▶ _Work order_: Here the answer must be the exact run of lines from the line holding "thumb mcp: (519, 446)" to the end of the material below, and nothing else.

■ ■ ■ ■ ■ ■ ■

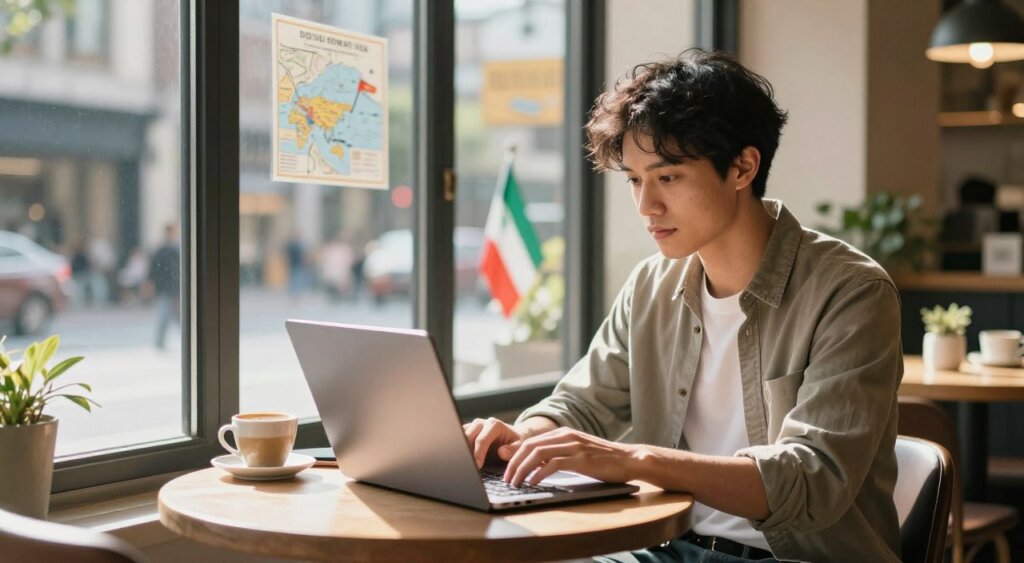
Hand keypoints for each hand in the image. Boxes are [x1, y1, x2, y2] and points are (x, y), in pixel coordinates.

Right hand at [463, 417, 526, 468]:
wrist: (512, 435)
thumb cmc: (515, 442)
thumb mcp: (519, 446)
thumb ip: (512, 450)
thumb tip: (501, 453)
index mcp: (494, 425)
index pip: (482, 439)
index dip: (478, 453)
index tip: (477, 466)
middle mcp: (481, 423)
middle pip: (467, 436)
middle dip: (466, 451)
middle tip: (467, 466)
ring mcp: (472, 426)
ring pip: (460, 436)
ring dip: (459, 449)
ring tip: (462, 463)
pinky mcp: (467, 431)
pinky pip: (458, 438)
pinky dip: (457, 448)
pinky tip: (459, 459)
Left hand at [504, 427, 641, 486]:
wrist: (629, 459)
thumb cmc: (603, 460)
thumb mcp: (576, 453)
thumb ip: (556, 455)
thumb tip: (533, 465)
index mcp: (563, 433)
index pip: (531, 441)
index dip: (515, 454)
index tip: (505, 468)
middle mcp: (566, 436)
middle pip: (530, 446)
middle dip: (514, 463)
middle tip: (506, 478)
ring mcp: (574, 446)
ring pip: (538, 454)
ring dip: (522, 469)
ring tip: (515, 483)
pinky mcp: (581, 458)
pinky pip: (553, 464)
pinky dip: (539, 474)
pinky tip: (533, 483)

■ ■ ■ ■ ■ ■ ■

▶ _Result_:
thumb mcp: (519, 446)
thumb ip: (512, 450)
thumb tip: (501, 453)
index mcp: (494, 425)
index pip: (482, 439)
index dip: (478, 453)
index tip: (477, 466)
middle mcp: (481, 423)
middle pip: (467, 436)
middle dip: (466, 451)
middle tip: (467, 466)
ring mcp: (472, 426)
ring pip: (460, 436)
ring dip: (459, 449)
ring tip: (462, 463)
pinky mcp: (467, 431)
pinky pip: (458, 438)
pinky dip: (457, 448)
pinky tip: (459, 459)
Left hand at [504, 427, 641, 486]:
wrist: (629, 459)
thumb cmc: (603, 460)
thumb mcp: (576, 453)
thumb ip: (556, 455)
thumb tip: (533, 465)
index mcp: (563, 433)
index pip: (531, 441)
index dip: (515, 454)
index tip: (505, 468)
middle mcp: (566, 436)
middle pip: (530, 446)
middle dip: (514, 463)
middle tip: (506, 478)
ring mcp: (574, 446)
ring pip: (538, 454)
ring dip: (522, 469)
ring tip: (515, 483)
pinky mcp: (581, 458)
pinky pip: (553, 464)
pinky dip: (539, 474)
pinky tip: (533, 483)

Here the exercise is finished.